• EXERCISE DIRECTIONS
Repeat exactly the lines of the entries below from the one with "Display Energy Certificates made the entire" through the one with "evaporative cooling, and", both ends included, and nothing else.

• RECORDS SUPPLIED
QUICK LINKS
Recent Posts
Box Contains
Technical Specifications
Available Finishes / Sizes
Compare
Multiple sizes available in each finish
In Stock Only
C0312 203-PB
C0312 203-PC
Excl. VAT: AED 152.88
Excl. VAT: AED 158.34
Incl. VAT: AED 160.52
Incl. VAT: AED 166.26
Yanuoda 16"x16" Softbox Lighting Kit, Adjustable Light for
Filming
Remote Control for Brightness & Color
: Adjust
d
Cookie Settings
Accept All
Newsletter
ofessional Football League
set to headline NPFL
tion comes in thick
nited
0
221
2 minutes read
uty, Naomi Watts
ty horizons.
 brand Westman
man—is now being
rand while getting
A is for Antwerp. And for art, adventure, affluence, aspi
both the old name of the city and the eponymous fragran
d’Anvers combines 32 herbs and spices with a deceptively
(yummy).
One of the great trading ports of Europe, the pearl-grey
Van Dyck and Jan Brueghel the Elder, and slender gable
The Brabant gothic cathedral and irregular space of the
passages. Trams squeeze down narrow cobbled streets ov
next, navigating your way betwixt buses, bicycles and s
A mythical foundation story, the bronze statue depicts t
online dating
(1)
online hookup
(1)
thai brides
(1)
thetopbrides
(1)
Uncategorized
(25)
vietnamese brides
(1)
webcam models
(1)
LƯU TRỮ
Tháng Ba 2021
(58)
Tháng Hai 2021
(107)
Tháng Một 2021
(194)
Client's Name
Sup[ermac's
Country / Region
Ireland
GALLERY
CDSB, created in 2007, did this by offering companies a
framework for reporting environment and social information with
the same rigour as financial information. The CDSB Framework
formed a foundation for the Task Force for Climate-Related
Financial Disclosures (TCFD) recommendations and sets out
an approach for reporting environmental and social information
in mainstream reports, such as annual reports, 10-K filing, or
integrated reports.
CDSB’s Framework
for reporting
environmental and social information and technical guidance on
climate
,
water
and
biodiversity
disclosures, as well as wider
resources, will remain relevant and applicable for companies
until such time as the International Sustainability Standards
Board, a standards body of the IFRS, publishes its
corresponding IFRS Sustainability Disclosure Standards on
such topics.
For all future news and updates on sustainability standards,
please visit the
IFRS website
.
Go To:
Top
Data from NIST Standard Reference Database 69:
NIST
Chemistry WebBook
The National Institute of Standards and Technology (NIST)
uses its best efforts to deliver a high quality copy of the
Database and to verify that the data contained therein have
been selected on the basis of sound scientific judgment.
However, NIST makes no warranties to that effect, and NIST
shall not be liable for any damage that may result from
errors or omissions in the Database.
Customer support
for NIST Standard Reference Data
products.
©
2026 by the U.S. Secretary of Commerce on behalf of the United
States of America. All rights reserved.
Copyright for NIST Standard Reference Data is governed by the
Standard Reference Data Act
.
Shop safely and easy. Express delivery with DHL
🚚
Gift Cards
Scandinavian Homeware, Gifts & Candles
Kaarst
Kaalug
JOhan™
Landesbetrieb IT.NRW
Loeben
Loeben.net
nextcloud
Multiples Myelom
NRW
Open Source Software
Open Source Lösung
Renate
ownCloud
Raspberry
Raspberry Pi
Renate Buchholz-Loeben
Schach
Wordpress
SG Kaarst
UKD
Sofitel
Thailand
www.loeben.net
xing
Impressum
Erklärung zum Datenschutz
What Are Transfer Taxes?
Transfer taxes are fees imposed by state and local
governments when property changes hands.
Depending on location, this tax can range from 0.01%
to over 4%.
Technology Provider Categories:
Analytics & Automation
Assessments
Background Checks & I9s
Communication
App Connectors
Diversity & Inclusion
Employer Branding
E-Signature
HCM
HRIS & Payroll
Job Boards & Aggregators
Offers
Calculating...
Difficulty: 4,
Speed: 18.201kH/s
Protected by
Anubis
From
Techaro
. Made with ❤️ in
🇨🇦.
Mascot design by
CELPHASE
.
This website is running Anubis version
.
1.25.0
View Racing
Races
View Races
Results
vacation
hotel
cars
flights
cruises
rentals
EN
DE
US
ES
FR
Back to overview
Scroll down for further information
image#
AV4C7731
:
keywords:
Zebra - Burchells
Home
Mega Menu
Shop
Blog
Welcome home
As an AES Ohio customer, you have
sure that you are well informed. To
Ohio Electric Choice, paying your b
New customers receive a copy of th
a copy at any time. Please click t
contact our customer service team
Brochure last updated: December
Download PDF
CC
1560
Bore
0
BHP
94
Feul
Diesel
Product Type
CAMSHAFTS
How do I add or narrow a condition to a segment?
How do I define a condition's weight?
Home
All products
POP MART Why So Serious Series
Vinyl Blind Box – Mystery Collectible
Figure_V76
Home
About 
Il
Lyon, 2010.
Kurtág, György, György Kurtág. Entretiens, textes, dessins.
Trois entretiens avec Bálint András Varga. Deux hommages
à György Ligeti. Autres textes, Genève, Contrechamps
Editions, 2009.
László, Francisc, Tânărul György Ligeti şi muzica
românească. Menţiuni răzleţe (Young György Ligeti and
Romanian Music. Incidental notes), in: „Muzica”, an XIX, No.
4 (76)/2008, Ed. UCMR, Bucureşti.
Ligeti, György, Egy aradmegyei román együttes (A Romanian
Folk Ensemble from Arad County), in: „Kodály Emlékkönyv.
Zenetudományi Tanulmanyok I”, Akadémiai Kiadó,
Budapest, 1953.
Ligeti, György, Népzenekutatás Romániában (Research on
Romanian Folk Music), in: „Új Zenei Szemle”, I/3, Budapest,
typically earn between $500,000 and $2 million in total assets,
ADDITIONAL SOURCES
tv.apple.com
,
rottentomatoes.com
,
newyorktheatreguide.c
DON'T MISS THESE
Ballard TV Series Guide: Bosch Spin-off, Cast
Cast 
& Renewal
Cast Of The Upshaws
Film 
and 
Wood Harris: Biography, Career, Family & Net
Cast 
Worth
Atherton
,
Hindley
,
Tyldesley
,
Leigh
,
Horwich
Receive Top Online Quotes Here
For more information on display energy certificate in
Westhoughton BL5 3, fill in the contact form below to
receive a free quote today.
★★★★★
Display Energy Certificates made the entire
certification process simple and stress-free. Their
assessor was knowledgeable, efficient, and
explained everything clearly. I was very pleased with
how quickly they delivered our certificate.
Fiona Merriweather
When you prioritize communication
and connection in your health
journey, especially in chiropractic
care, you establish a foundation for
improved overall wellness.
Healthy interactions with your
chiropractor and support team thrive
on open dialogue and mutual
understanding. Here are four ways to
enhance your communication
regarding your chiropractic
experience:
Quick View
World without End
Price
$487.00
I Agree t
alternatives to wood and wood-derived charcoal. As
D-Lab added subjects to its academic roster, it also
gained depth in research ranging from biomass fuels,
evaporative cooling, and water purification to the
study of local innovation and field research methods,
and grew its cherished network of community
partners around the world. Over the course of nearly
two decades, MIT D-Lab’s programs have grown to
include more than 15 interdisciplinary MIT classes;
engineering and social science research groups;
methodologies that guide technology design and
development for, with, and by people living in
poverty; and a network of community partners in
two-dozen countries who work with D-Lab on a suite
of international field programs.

• OUTPUT
Display Energy Certificates made the entire
certification process simple and stress-free. Their
assessor was knowledgeable, efficient, and
explained everything clearly. I was very pleased with
how quickly they delivered our certificate.
Fiona Merriweather
When you prioritize communication
and connection in your health
journey, especially in chiropractic
care, you establish a foundation for
improved overall wellness.
Healthy interactions with your
chiropractor and support team thrive
on open dialogue and mutual
understanding. Here are four ways to
enhance your communication
regarding your chiropractic
experience:
Quick View
World without End
Price
$487.00
I Agree t
alternatives to wood and wood-derived charcoal. As
D-Lab added subjects to its academic roster, it also
gained depth in research ranging from biomass fuels,
evaporative cooling, and water purification to the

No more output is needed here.